中国で豪華な葬儀を行うことが禁止された。背景にある理由は何か――。
中国共産党と中央政府は党員に対し、豪華な葬式や墓を禁止する通知を出した。葬儀の規模や、お墓の規模に制限がかかることになる。党員が、死後に臓器を提供することも奨励する。時事ドットコムが報じた。
通知は「少数の党員や幹部が盛大な葬儀を利用して財物を集めたり、豪華な墓を建てたりして、党や政府のイメージを損なっている」と指摘。浪費のまん延を戒めた。
(時事ドットコム「死後は臓器提供を=党幹部に簡素な葬儀促す-中国」より 2013/12/20-06:16)
中国の新華社通信は、豪華な葬式を行うことが富を誇示する指標になっていると指摘。参列者からお金を集め高価な墓をたてることに、国民は不満を持っていると報じている。
特にひどい葬儀の例として、1万人が参列し、600万元(約100万ドル=約1億円)が使われた葬儀や、マーチング・バンドや車なども使って行われた3kmにわたる行列で交通渋滞を引き起こした葬儀などが報じられている。
なかには、香典の額によって、弔問者をランキングしていた葬儀もあるという。
メディアの調査により、会葬する人々に飲料水を提供していたのが商工業局の公用車であったことや、弔問者からの香典を金額によって“ランク付け”していた事実。さらには商工業局の下部組織に“香典を渡す時間帯と場所”を事前に告知していたことが次々と明らかになり、人民を呆れさせている。関係者の話によると、“香典の徴収”は同局局長の特権であり、商工業局の伝統として、以前から公然と行われていたらしい。
(サーチナ「【中国人民VS官僚】公私混同、母の葬式で“香典ランキング”」より 2009/05/27 06:58)
多額の香典を包むことは、中国の慣習の一つのようだ。シンガポールの日本語メディア、アジアエックスによると、中国では遺族に多額の香典を渡すことで「情がある人」だと思われるのだという。
習近平国家主席は就任以来、汚職摘発を強化。12月20日にも、汚職疑惑などで公安次官の取り調べが行われたと報じられた。
中国が摘発を強化するのは、汚職によって軍事費以上に「治安維持費」がかさんでいるためだとされる。筑波大学名誉教授の遠藤誉氏は、治安を維持するための組織の汚職がひどいため、中国国内で年間18万件もの暴動が起きていると指摘する。
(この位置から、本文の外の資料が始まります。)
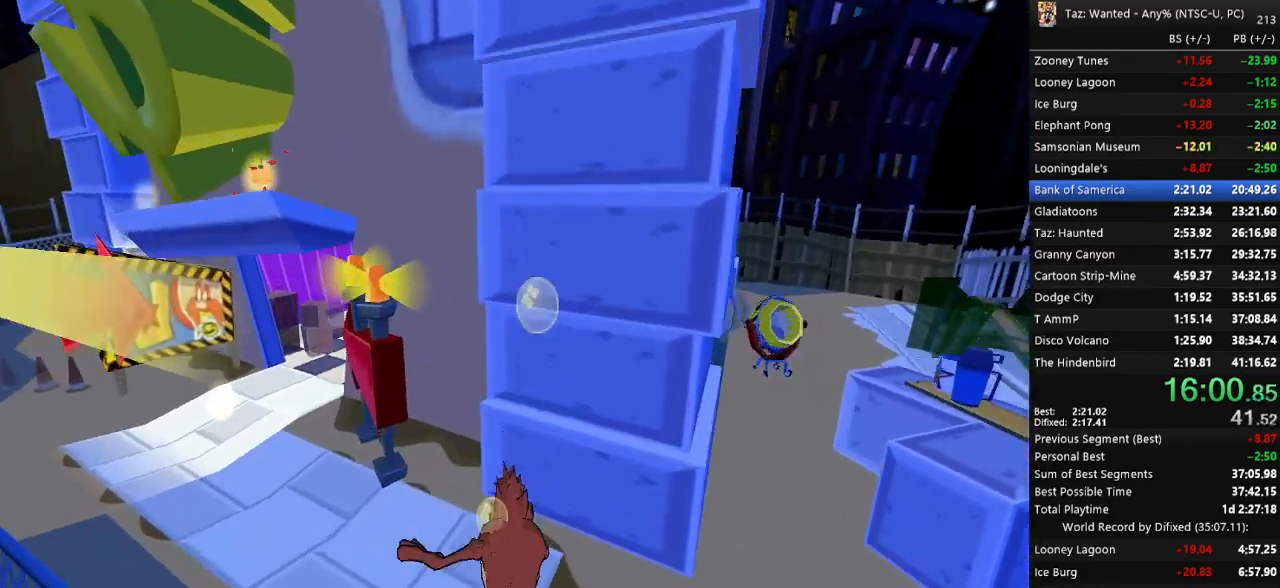
{"keys": ["f", "up"], "events": [[233, "f", "down"]]}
「公安、検察、司法」を司る中共中央政法委員会は、治安維持を名目に長いこと「腐敗の温床」となってきた。たとえば2012年4月に北京にあるアメリカ大使館に逃亡した盲目の民主活動家・陳光誠の場合、彼一人を監視するために1年で6000万元(約9億円)の「治安維持費」が中央から出るので、「陳光誠経済圏」が公安側に出来上がるほどだった。もちろんそれらは全て公安のポケットの中に入っていく。
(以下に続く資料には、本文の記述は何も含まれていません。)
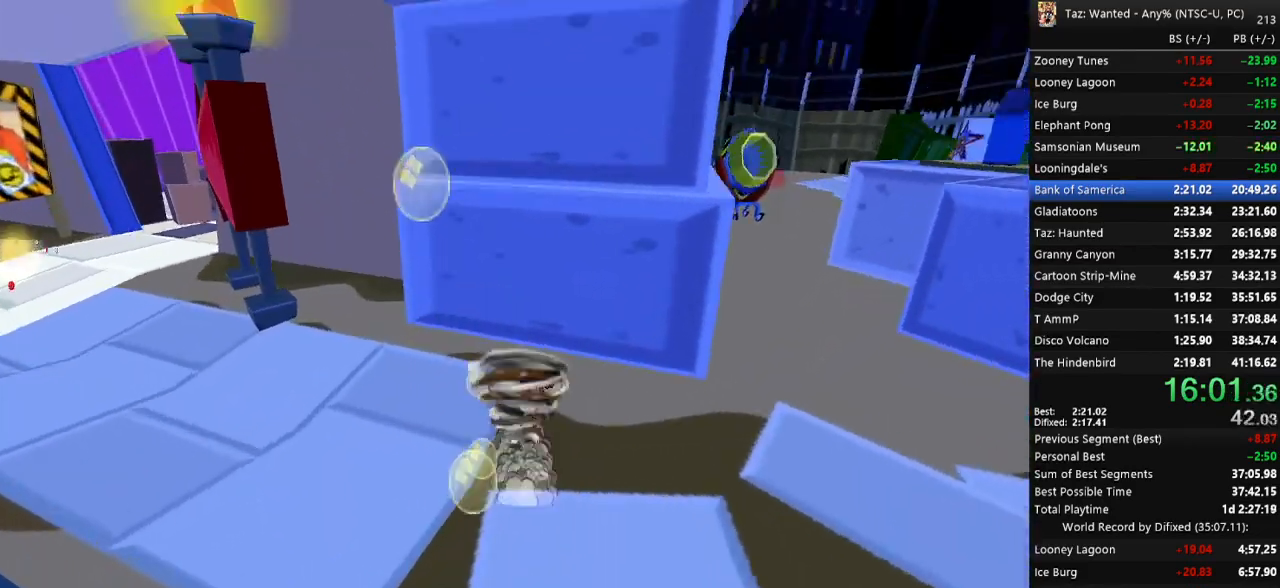
{"keys": ["c", "f", "left", "up"], "events": [[267, "left", "down"], [433, "c", "down"]]}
軍事費を上回る治安維持費は、こうして「腐敗の源流」となって取り締り関係者の財布を潤わせているのである。治安を維持するはずの「公安・検察・司法」による横暴と腐敗ゆえに、年間18万件もの暴動が起きている。本末転倒だ。そしてその暴動は中国共産党統治の根幹を揺るがせようとしているのである。
(レコードチャイナ「<遠藤誉が斬る>周永康の外堀いよいよ狭まる」より 2013/12/21 08:34)
このような汚職が進んだ現状を打破するために、習国家主席は「腐敗を根絶しなければ国が滅ぶ」として汚職撲滅キャンペーンを掲げた。
人口ピラミッドに従い、死亡者数が増えていることも、葬儀費用の上昇に拍車をかけ、中国国民の不満の1つにもなっている。
豪華すぎる葬儀の禁止が、腐敗防止にどのぐらい効果があるのか。トランスペアレンシー・インターナショナルが3日に公開した2013年度版の「世界腐敗認識指数」ランキングによると、中国のクリーンさは日本の14位に対し、80位と低くなっている。来年以降、中国の状況がどのように評価されるのかに注目したい。